Texto fuente:
* * * * * * * * *
La isla y los demonios. CARMEN LAFORET



NARRAR CATEDRALES… CATEDRALES DE VIDA INTERIOR.

Carmen Laforet fue una narradora precoz. Sus primeras novelas tienen algo de curiosa catedral de entresijos psico-sentimentales. Se elevan estos hasta las bóvedas, iluminados por discretos ventanales y sostenidos por unos haces de nervios que se entrecruzan allá en lo alto, sin demasiado aspaviento, y que descansan sobre austeros capiteles, acá, en lo más cercano. No hay más. Ocurre con Nada, pero más aún acontece con esta La Isla y los demonios. Toda una experiencia desde el adentro, desde el adentro de los demás, absoluto adentro, clavado, como un pilar ahíto de nervios que se descubren luego en entrelazos y fricciones en lo alto de las crujías sucesivas. Segunda obra de la escritora y ejercicio extremo de profundización en el carácter. Más que ante una novela estamos ante un drama, un teatro de la vida que se desarrolla en el escenario de una isla o en el escenario de unas almas.

La isla.
* * * * * * * * *
Datos de origen

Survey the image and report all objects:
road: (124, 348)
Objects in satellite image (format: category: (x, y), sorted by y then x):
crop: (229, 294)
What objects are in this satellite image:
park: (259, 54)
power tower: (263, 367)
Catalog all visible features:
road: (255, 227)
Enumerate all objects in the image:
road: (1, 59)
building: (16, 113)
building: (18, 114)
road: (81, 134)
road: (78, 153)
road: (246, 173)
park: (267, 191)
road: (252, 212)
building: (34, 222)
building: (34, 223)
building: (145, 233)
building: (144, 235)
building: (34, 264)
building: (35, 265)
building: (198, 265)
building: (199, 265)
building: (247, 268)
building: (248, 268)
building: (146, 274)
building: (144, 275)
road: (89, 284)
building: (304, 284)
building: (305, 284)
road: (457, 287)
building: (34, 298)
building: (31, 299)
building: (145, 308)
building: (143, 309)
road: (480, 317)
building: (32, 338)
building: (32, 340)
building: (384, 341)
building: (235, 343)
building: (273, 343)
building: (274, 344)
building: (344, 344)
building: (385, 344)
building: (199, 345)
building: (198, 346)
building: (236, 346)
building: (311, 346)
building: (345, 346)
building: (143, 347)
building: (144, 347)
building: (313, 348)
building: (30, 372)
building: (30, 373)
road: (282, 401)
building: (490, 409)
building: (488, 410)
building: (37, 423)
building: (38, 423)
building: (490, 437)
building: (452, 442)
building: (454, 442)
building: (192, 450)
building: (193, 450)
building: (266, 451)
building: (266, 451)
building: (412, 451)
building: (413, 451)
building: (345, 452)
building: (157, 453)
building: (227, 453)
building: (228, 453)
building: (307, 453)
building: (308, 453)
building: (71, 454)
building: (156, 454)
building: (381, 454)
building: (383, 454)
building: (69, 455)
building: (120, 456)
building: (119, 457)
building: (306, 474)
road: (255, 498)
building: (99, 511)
* * * * * * * * *
Objetivo 1: Resume en menos palabras el párrafo del texto fuente que comienza con "Carmen Laforet fue una narradora precoz" y conserva sus datos principales.
Objetivo 2: Según el texto fuente, ¿qué lugar ocupa La isla y los demonios entre las obras de la escritora?
Objetivo 3: Reproduce el fragmento del texto fuente comprendido entre "Carmen Laforet fue" y "de unas almas.", ambos inclusive, y cambia "precoz" por "temprana".

Respuesta del ejercicio 1: Carmen Laforet fue una narradora precoz. Sus primeras novelas se asemejan a una catedral de entresijos psicosentimentales, sostenida por nervios que se cruzan en lo alto sin demasiado aspaviento. Así ocurre con Nada y, aún más, con La isla y los demonios, una experiencia narrada desde el adentro de los demás. Es la segunda obra de la escritora y un ejercicio extremo de profundización en el carácter. Más que una novela, es un drama que se desarrolla en el escenario de una isla o de unas almas.

Respuesta del ejercicio 2: Es su segunda obra.

Respuesta del ejercicio 3:
Carmen Laforet fue una narradora temprana. Sus primeras novelas tienen algo de curiosa catedral de entresijos psico-sentimentales. Se elevan estos hasta las bóvedas, iluminados por discretos ventanales y sostenidos por unos haces de nervios que se entrecruzan allá en lo alto, sin demasiado aspaviento, y que descansan sobre austeros capiteles, acá, en lo más cercano. No hay más. Ocurre con Nada, pero más aún acontece con esta La Isla y los demonios. Toda una experiencia desde el adentro, desde el adentro de los demás, absoluto adentro, clavado, como un pilar ahíto de nervios que se descubren luego en entrelazos y fricciones en lo alto de las crujías sucesivas. Segunda obra de la escritora y ejercicio extremo de profundización en el carácter. Más que ante una novela estamos ante un drama, un teatro de la vida que se desarrolla en el escenario de una isla o en el escenario de unas almas.